Move. Move as fast as you can. Into the terminal and across the polished floor. Up to the ticket desk and there's a flight to Heathrow in an hour-and-a-half. A Qantas connection. A 747-400, for fuck's sake. It's pretty full, but there are seats available. So, 500 passengers, or thereabouts. Nothing else. You have to take it. More trouble at passport control. An interview in a small room; a call to the British Embassy. A quick coffee and a volcanic melted cheese sandwich you take one bite from. You're too full of fear to eat. And as much as you try to read the newspaper, as much as you try to distract yourself in the cloying mists of the duty-free perfume displays, as much as you try to unburden yourself of nerves in a toilet cubicle, there's no getting away from the fact: there are monsters out there on the concrete apron.

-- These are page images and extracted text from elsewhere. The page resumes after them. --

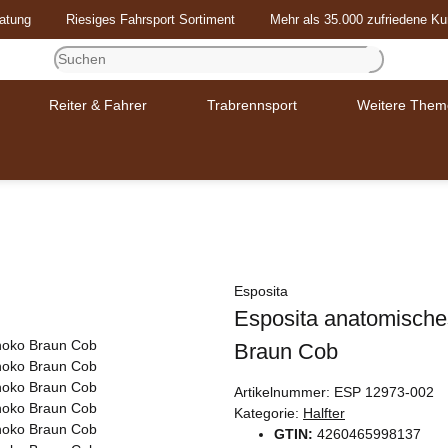
atung
Riesiges Fahrsport Sortiment
Mehr als 35.000 zufriedene K
Reiter & Fahrer
Trabrennsport
Weitere Them
Esposita
Esposita anatomisches
Braun Cob
Artikelnummer:
ESP 12973-002
Kategorie:
Halfter
GTIN:
4260465998137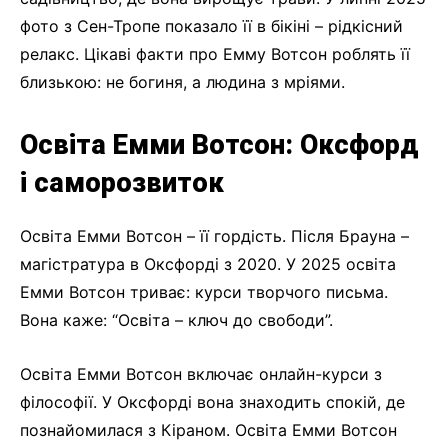
фото з Сен-Тропе показало її в бікіні – рідкісний
релакс. Цікаві факти про Емму Вотсон роблять її
близькою: не богиня, а людина з мріями.
Освіта Емми Вотсон: Оксфорд
і саморозвиток
Освіта Емми Вотсон – її гордість. Після Брауна –
магістратура в Оксфорді з 2020. У 2025 освіта
Емми Вотсон триває: курси творчого письма.
Вона каже: “Освіта – ключ до свободи”.
Освіта Емми Вотсон включає онлайн-курси з
філософії. У Оксфорді вона знаходить спокій, де
познайомилася з Кіраном. Освіта Емми Вотсон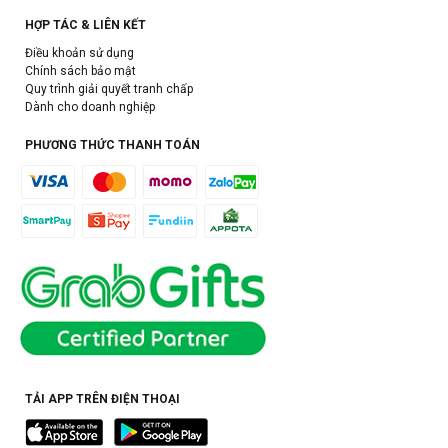
HỢP TÁC & LIÊN KẾT
Điều khoản sử dụng
Chính sách bảo mật
Quy trình giải quyết tranh chấp
Dành cho doanh nghiệp
PHƯƠNG THỨC THANH TOÁN
TẢI APP TRÊN ĐIỆN THOẠI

The palms of my hands were sweating. This used to be me. This was my life. Airports and uniforms and pre-flight checks and thousands of hours' flying time. I knew my way around a cockpit display blindfolded. I had fighter-pilot reactions. And now I was ruined because of something that had never happened. The lure of the train and the ferry was great, but I had to be back home soon. If Tamara wasn't in Amsterdam, then she was in Southwick, or nearby. She had been by my side all that time in hospital, and then not. How did that happen? It sat uneasily with me, the thought that at the time of her disappearance, Ruth had been raped. DI Keble would want to talk to me. Hopefully he'd see I'd skipped town and have me arrested as soon as I set foot on Surt Road. And that was fine with me, because I wanted to ask him some questions too. Like, what was he doing to try to nail this fuckhead that was attacking women and, maybe, killing children?

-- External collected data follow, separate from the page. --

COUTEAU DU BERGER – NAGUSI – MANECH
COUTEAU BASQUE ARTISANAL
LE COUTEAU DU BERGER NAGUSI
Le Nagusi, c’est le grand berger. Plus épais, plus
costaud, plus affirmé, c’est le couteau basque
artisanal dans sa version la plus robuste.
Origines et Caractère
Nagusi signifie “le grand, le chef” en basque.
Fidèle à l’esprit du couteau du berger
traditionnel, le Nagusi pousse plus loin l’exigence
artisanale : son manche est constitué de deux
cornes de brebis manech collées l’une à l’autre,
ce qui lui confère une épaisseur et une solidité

I felt better after this. It was the distraction I needed. I splashed my face with cold water and passed through to the departure lounge. I bought a large gin and tonic at the bar and drank it down in three gulps. I made my way to the gate. Passengers were boarding, walking past the corridor I was taking, moving what seemed miles and miles further along the boarding bridge to the stern entrance. Big bird. You forget.

I did not look at it. I did not look at the plane.

I got into my seat and fastened the belt so tight I could hardly move against it. The Jumbo filled up. A woman with a small handbag and a large paperback sat next to me. She gave me a small smile, a kind of 'it'll be all right' smile. I realised how I must look. I felt as though I was sweating myself inside out. All the while, all over the planet, jets were taking off and landing, taking off and landing. No crashes. No collisions. No engine failures.